» Record excerpts
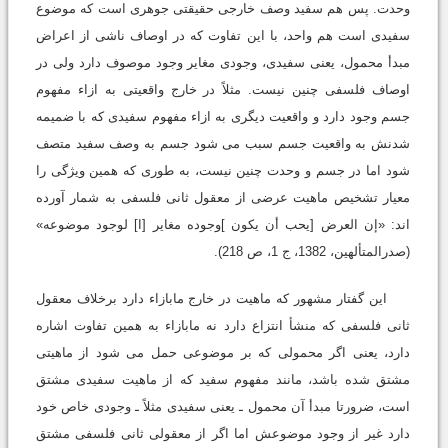
وحدت. پس هم سفید وصف خارجى حقیقتى جوهرى است که موضوع
سفیدى است هم واحد، با این تفاوت که در اوصاف ناشى از اعراض
مبدأ محمول، یعنى سفیدى، وجودى مغایر وجود موصوف دارد ولى در
اوصاف فلسفى چنین نیست. مثلاً در خارج واقعیتى به ازاء مفهوم
جسم وجود دارد و واقعیت دیگرى به ازاء مفهوم سفیدى که با ضمیمه
شدنش به واقعیت جسم سبب مى شود جسم به وصف سفید متصف
شود اما در جسم و وحدت چنین نیست، به طورى که همین ویژگى را
معیار تشخیص ماهیت عرضى از معقول ثانى فلسفى به شمار آورده
اند: «إن العرض [یحب أن یکون ]وجوده مغایر [ا] لوجود موضوعه»
(صدرالمتألهین، 1382، ج 1، ص 218).
این گفتار مشهور که ماهیت در خارج مابازاء دارد برخلاف معقول
ثانى فلسفى که منشأ انتزاع دارد نه مابازاء به همین تفاوت اشاره
دارد، یعنى اگر محمولى که بر موضوعى حمل مى شود از ماهیتى
مشتق شده باشد، مانند مفهوم سفید که از ماهیت سفیدى مشتق
است، ضرورتا مبدأ آن محمول ـ یعنى سفیدى مثلاً ـ وجودى خاص خود
دارد غیر از وجود موضوعش اما اگر از معقولى ثانى فلسفى مشتق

» Problem requirements
In the entries above, restate word for word the lines between the one holding "جسم وجود دارد" and the one holding "العرض [یحب أن", inclusive, and nothing besides.

» Result of the task
جسم وجود دارد و واقعیت دیگرى به ازاء مفهوم سفیدى که با ضمیمه
شدنش به واقعیت جسم سبب مى شود جسم به وصف سفید متصف
شود اما در جسم و وحدت چنین نیست، به طورى که همین ویژگى را
معیار تشخیص ماهیت عرضى از معقول ثانى فلسفى به شمار آورده
اند: «إن العرض [یحب أن یکون ]وجوده مغایر [ا] لوجود موضوعه»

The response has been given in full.